Thursday, September 30

Preggy Brains 6, Golf shirts 0

If Dr. Simmons turns out to be completely wrong and we end up having a boy, we can just save Chip’s shirts for Percival III. Rather than fitting my six-foot-two husband, they now fit someone closer to two-foot-six.

Tuesday, September 28

My husband tried opening the door tonight but became so frustrated with the keys that he banged on the door and yelled for me to open it instead. It was my first clue that something hadn’t gone well at his job and I wasn’t sure I wanted to hear what had so quickly eclipsed the euphoria of finding out we were having a daughter. But being a pretty good wife, I asked anyway.

He shot me a hurt, angry look. “Everybody came up to me today wanting to know what we were having, and I was shocked to see how the guys responded.”

I couldn’t imagine what he was talking about. “What do you mean?”

He sighed. “It was there for only an instant, but in almost all of their eyes, I saw a flicker of pity or disappointment. They recovered quickly enough to shake my hand and tell me how great it was, but it was there.”

“Everybody did this?” I couldn’t believe it.

“No. Only the guys. And not all of them, but several.” He shook his head. “Like boys are better, somehow. You’re a girl, Ellie, and I like you better than anybody!”

Even when he’s furious at someone else, he can still manage to make me feel great. It’s just another reason he’ll make a wonderful dad.


Monday, September 27

Week 19

Chip and I are sitting in the waiting room of Dr. Simmons’ office, about to find out whether to paint the nursery seashell pink or cornflower blue. That is, of course, if the baby hasn’t inherited its father’s extreme sense of modesty. Chip wouldn’t even change in front of our next-door neighbors’ female Pomeranian when we dog-sat one weekend.

It’s so cliche to say it, but I would really be happy with either a boy or a girl. (Chip is reading over my shoulder and says he would too. And that he doesn’t appreciate the dog comment.) I speak for both of us when I say we’re just happy to be having a baby, period.


Oops, got to go. They just called our name. I'm so excited!


***

IT’S A GIRL! I can’t believe we’re going to have a girl. And I can’t believe how much she’s grown! I don’t know what she could possibly be noshing in there, but she was chewing. And she rolled. And she moved her arm up near her face. (Can you tell I’m smitten?) Her spine is perfectly formed. And so are her little toes! Chip went absolutely nuts when he saw those itty-bitty feet.

We’ve got new ultrasound pictures to tack onto the refrigerator, including one where the baby has a rascally expression that Chip insists looks just like him.

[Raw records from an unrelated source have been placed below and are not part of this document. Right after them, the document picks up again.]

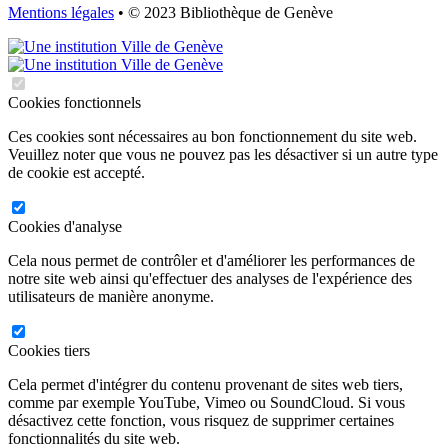
Mentions légales
• © 2023 Bibliothèque de Genève
Cookies fonctionnels
Ces cookies sont nécessaires au bon fonctionnement du site web.
Veuillez noter que vous ne pouvez pas les désactiver si un autre type
de cookie est accepté.
Cookies d'analyse
Cela nous permet de contrôler et d'améliorer les performances de
notre site web ainsi qu'effectuer des analyses de l'expérience des
utilisateurs de manière anonyme.
Cookies tiers
Cela permet d'intégrer du contenu provenant de sites web tiers,
comme par exemple YouTube, Vimeo ou SoundCloud. Si vous
désactivez cette fonction, vous risquez de supprimer certaines
fonctionnalités du site web.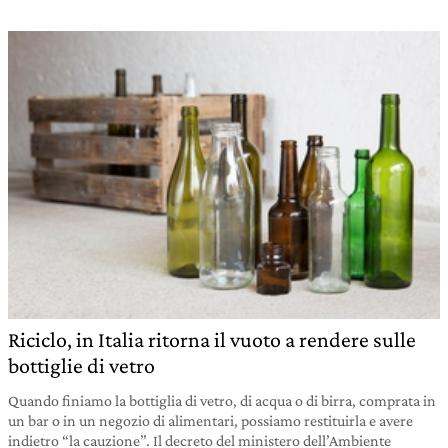
Riciclo, in Italia ritorna il vuoto a rendere sulle
bottiglie di vetro
Quando finiamo la bottiglia di vetro, di acqua o di birra, comprata in
un bar o in un negozio di alimentari, possiamo restituirla e avere
indietro “la cauzione”. Il decreto del ministero dell’Ambiente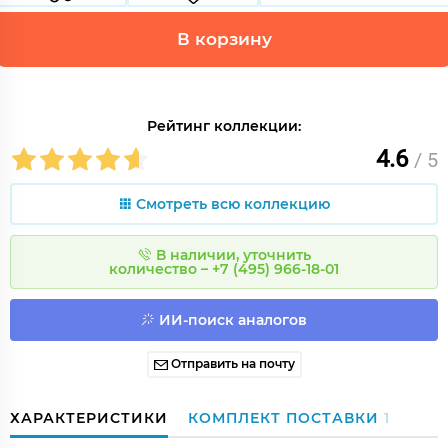
В корзину
Рейтинг коллекции:
4.6
/ 5
Смотреть всю коллекцию
В наличии, уточнить
количество – +7 (495) 966-18-01
ИИ-поиск аналогов
Отправить на почту
ХАРАКТЕРИСТИКИ
КОМПЛЕКТ ПОСТАВКИ
1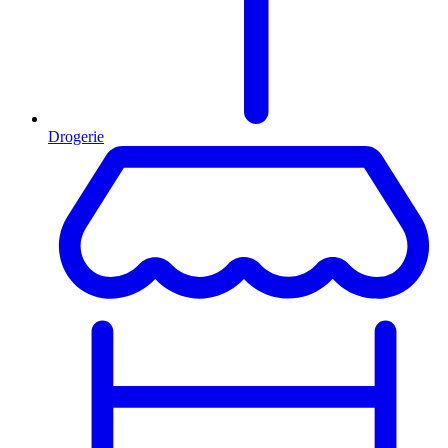
Drogerie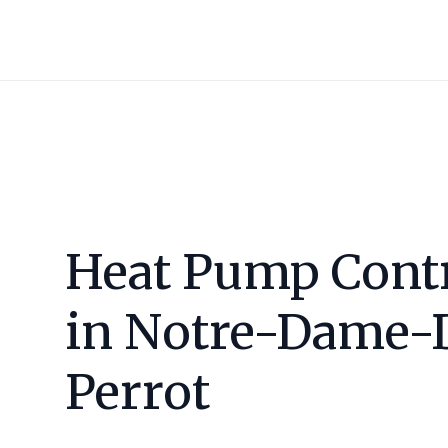
Heat Pump Cont
in
Notre-Dame-D
Perrot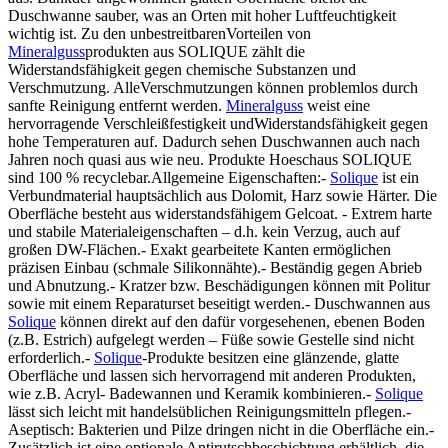
Duschwanne sauber, was an Orten mit hoher Luftfeuchtigkeit
wichtig ist. Zu den unbestreitbarenVorteilen von
Mineralguss
produkten aus SOLIQUE zählt die
Widerstandsfähigkeit gegen chemische Substanzen und
Verschmutzung. AlleVerschmutzungen können problemlos durch
sanfte Reinigung entfernt werden.
Mineralguss
weist eine
hervorragende Verschleißfestigkeit undWiderstandsfähigkeit gegen
hohe Temperaturen auf. Dadurch sehen Duschwannen auch nach
Jahren noch quasi aus wie neu. Produkte Hoeschaus SOLIQUE
sind 100 % recyclebar.Allgemeine Eigenschaften:-
Solique
ist ein
Verbundmaterial hauptsächlich aus Dolomit, Harz sowie Härter. Die
Oberfläche besteht aus widerstandsfähigem Gelcoat. - Extrem harte
und stabile Materialeigenschaften – d.h. kein Verzug, auch auf
großen DW-Flächen.- Exakt gearbeitete Kanten ermöglichen
präzisen Einbau (schmale Silikonnähte).- Beständig gegen Abrieb
und Abnutzung.- Kratzer bzw. Beschädigungen können mit Politur
sowie mit einem Reparaturset beseitigt werden.- Duschwannen aus
Solique
können direkt auf den dafür vorgesehenen, ebenen Boden
(z.B. Estrich) aufgelegt werden – Füße sowie Gestelle sind nicht
erforderlich.-
Solique
-Produkte besitzen eine glänzende, glatte
Oberfläche und lassen sich hervorragend mit anderen Produkten,
wie z.B. Acryl- Badewannen und Keramik kombinieren.-
Solique
lässt sich leicht mit handelsüblichen Reinigungsmitteln pflegen.-
Aseptisch: Bakterien und Pilze dringen nicht in die Oberfläche ein.-
Zusätzlich ist eine optionale Antirutschbeschichtung erhältlich, die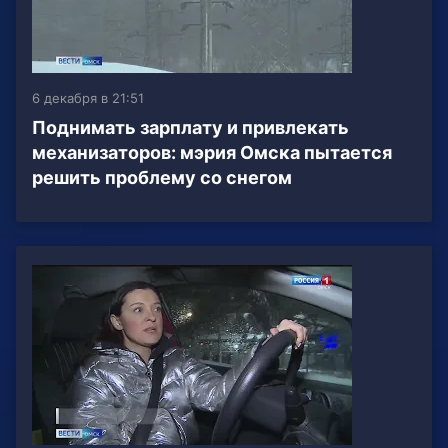
6 декабря в 21:51
Поднимать зарплату и привлекать
механизаторов: мэрия Омска пытается
решить проблему со снегом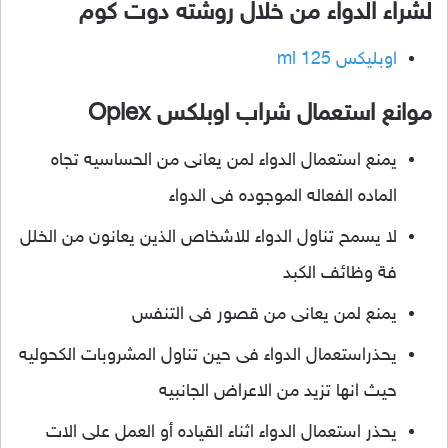
لشراء الدواء من خلال روشته دوت كوم
اوبليكس 125 ml
موانع استعمال شراب اوبلكس Oplex
يمنع استعمال الدواء لمن يعانى من الحساسيه تجاه
الماده الفعاله الموجوده فى الدواء
لا يسمح تناول الدواء للاشخاص الذين يعانون من الخلل
فة وظائف الكبد
يمنع لمن يعانى من قصور فى التنفس
يحذراستعمال الدواء فى حين تناول المشروبات الكحوليه
حيث انها تزيد من الاعراض الجانبيه
يحذر استعمال الدواء اثناء القياده أو العمل على الات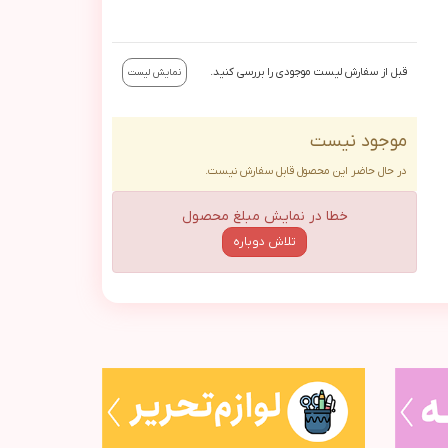
قبل از سفارش لیست موجودی را بررسی کنید.
نمایش لیست
موجود نیست
در حال حاضر این محصول قابل سفارش نیست.
خطا در نمایش مبلغ محصول
تلاش دوباره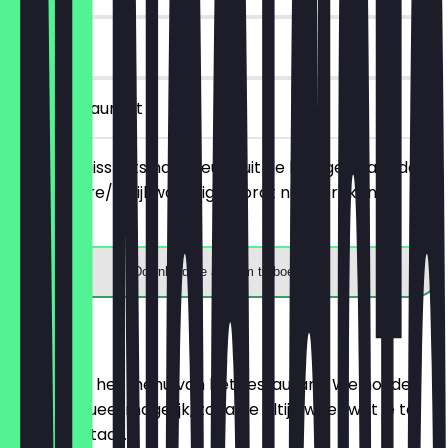
90 dagen
in het restaurant
Bestel 2 huisshots naar keuze uit de huidige kaart, de
goedkopere/gelijkwaardige wordt niet in rekening
gebracht.
Download de app om te boeken
Menu
Hier vind je het menu van het restaurant. We houden
het zo actueel mogelijk, zodat je altijd weet wat je te
wachten staat.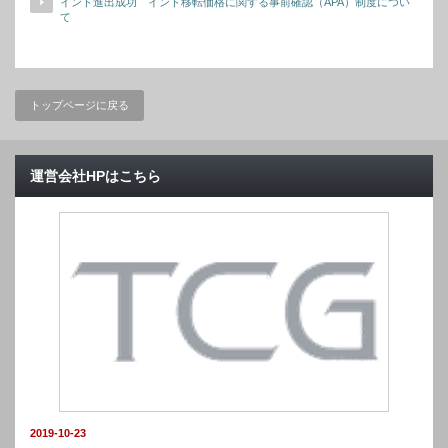
インド進出成功 インド移転価格に関する事前確認（APA）制度につい
て
トップページに戻る
運営会社HPはこちら
2019-10-23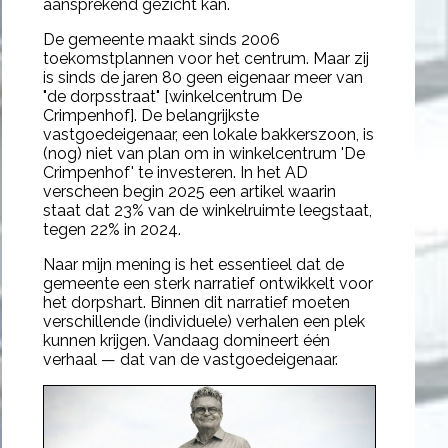
aansprekend gezicht kan.
De gemeente maakt sinds 2006
toekomstplannen voor het centrum. Maar zij
is sinds de jaren 80 geen eigenaar meer van
"de dorpsstraat" [winkelcentrum De
Crimpenhof]. De belangrijkste
vastgoedeigenaar, een lokale
bakkerszoon
, is
(nog) niet van plan om in winkelcentrum 'De
Crimpenhof' te investeren. In het AD
verscheen begin 2025
een artikel
waarin
staat dat 23% van de winkelruimte leegstaat,
tegen 22% in 2024.
Naar mijn mening is het essentieel dat de
gemeente een sterk narratief ontwikkelt voor
het dorpshart. Binnen dit narratief moeten
verschillende (individuele) verhalen een plek
kunnen krijgen. Vandaag domineert één
verhaal — dat van de vastgoedeigenaar.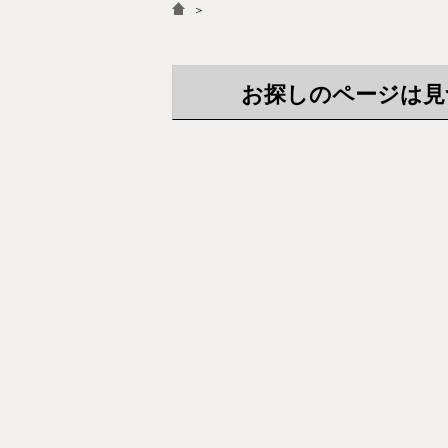
＞
お探しのページは見つか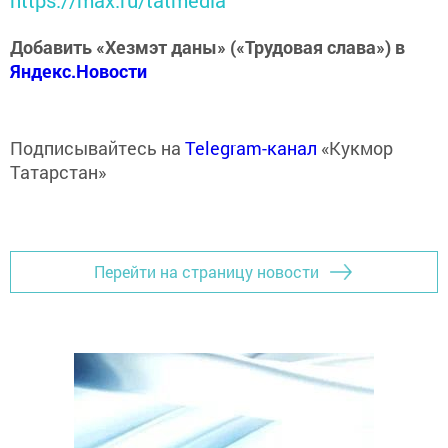
Добавить «Хезмэт даны» («Трудовая слава») в
Яндекс.Новости
Подписывайтесь на
Telegram-канал
«Кукмор
Татарстан»
Перейти на страницу новости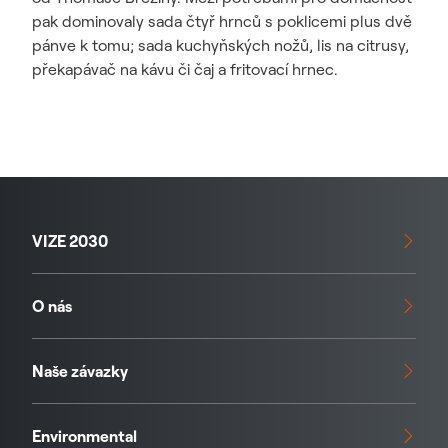
pak dominovaly sada čtyř hrnců s poklicemi plus dvě
pánve k tomu; sada kuchyňských nožů, lis na citrusy,
překapávač na kávu či čaj a fritovací hrnec.
VIZE 2030
O nás
Naše závazky
Environmental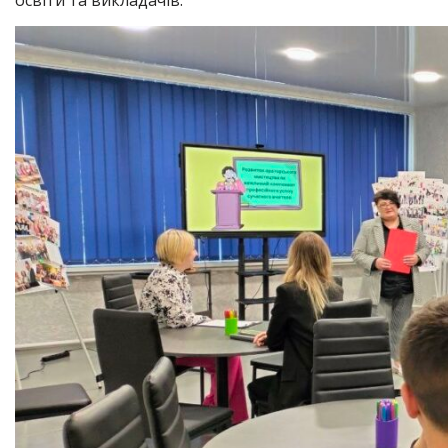
освіти та викладачів.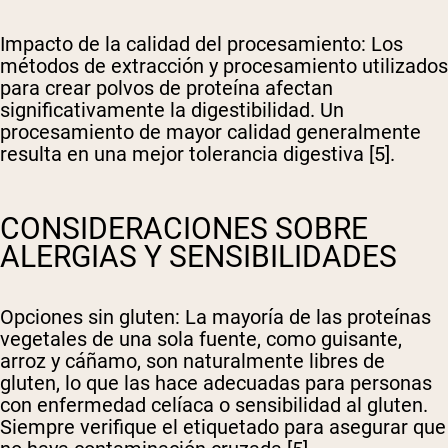
Impacto de la calidad del procesamiento
: Los
métodos de extracción y procesamiento utilizados
para crear polvos de proteína afectan
significativamente la digestibilidad. Un
procesamiento de mayor calidad generalmente
resulta en una mejor tolerancia digestiva [5].
CONSIDERACIONES SOBRE
ALERGIAS Y SENSIBILIDADES
Opciones sin gluten
: La mayoría de las proteínas
vegetales de una sola fuente, como guisante,
arroz y cáñamo, son naturalmente libres de
gluten, lo que las hace adecuadas para personas
con enfermedad celíaca o sensibilidad al gluten.
Siempre verifique el etiquetado para asegurar que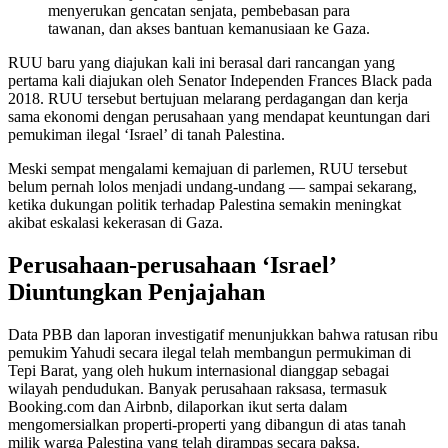
menyerukan gencatan senjata, pembebasan para
tawanan, dan akses bantuan kemanusiaan ke Gaza.
RUU baru yang diajukan kali ini berasal dari rancangan yang
pertama kali diajukan oleh Senator Independen Frances Black pada
2018. RUU tersebut bertujuan melarang perdagangan dan kerja
sama ekonomi dengan perusahaan yang mendapat keuntungan dari
pemukiman ilegal ‘Israel’ di tanah Palestina.
Meski sempat mengalami kemajuan di parlemen, RUU tersebut
belum pernah lolos menjadi undang-undang — sampai sekarang,
ketika dukungan politik terhadap Palestina semakin meningkat
akibat eskalasi kekerasan di Gaza.
Perusahaan-perusahaan ‘Israel’
Diuntungkan Penjajahan
Data PBB dan laporan investigatif menunjukkan bahwa ratusan ribu
pemukim Yahudi secara ilegal telah membangun permukiman di
Tepi Barat, yang oleh hukum internasional dianggap sebagai
wilayah pendudukan. Banyak perusahaan raksasa, termasuk
Booking.com dan Airbnb, dilaporkan ikut serta dalam
mengomersialkan properti-properti yang dibangun di atas tanah
milik warga Palestina yang telah dirampas secara paksa.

So it looks like the future holds dolls, stuffed animals, telephones, sleepovers, and dance lessons for the McAllisters. And lots of adorable little outfits that are definitely girly but not too fru-fru.

And most important, a mother who had better be ever-vigilant that her husband doesn’t get wound too tightly around this little one’s pinky.

Sunday, September 19

Month Four: September

Somewhere in no-man’s land along I-16 between Savannah and Macon

Chip and I had to curtail our baby’s first in-utero trip to the Georgia coast. Relaxing on the windswept beach at Jekyll Island and running out for food ten times a day to appease the baby's appetite was pleasant enough until this morning, when the air conditioner broke in our car. Trust me, you don't want to be driving around in the coastal Georgia heat when you're pregnant. Currently all our windows are down as we head home but I'm getting little relief even at seventy mph. Carrying on a conversation with Chip above the roar is impossible.

We spent over a hundred dollars and three hours at the service station trying to determine the problem, apparently a blown fuse. We drove about five miles and reveled in the cool air blowing on us when we heard a “click” and the air started blowing hot again. Chip stopped at Walmart and bought a packet of fuses from the automotive department and we started back toward Atlanta, popping in new fuses as the old ones blew. Eventually that no longer worked, though.

You know how adversity often creates opportunity? The whole lemons and lemonade thing? Well, all that sweating (sorry, Miss Manners, but there's no way perspire is going to be an adequate word usage) has given me a terrific idea. If Georgia ever returns to the harrowing drought conditions of just a couple of years ago, at least now I’ve discovered the solution. Just put some pregnant women in a car without air conditioning. I'm thinking three would do it. And voila, there would be enough fluid streaming down the middle of their backs to overcome ANY drought.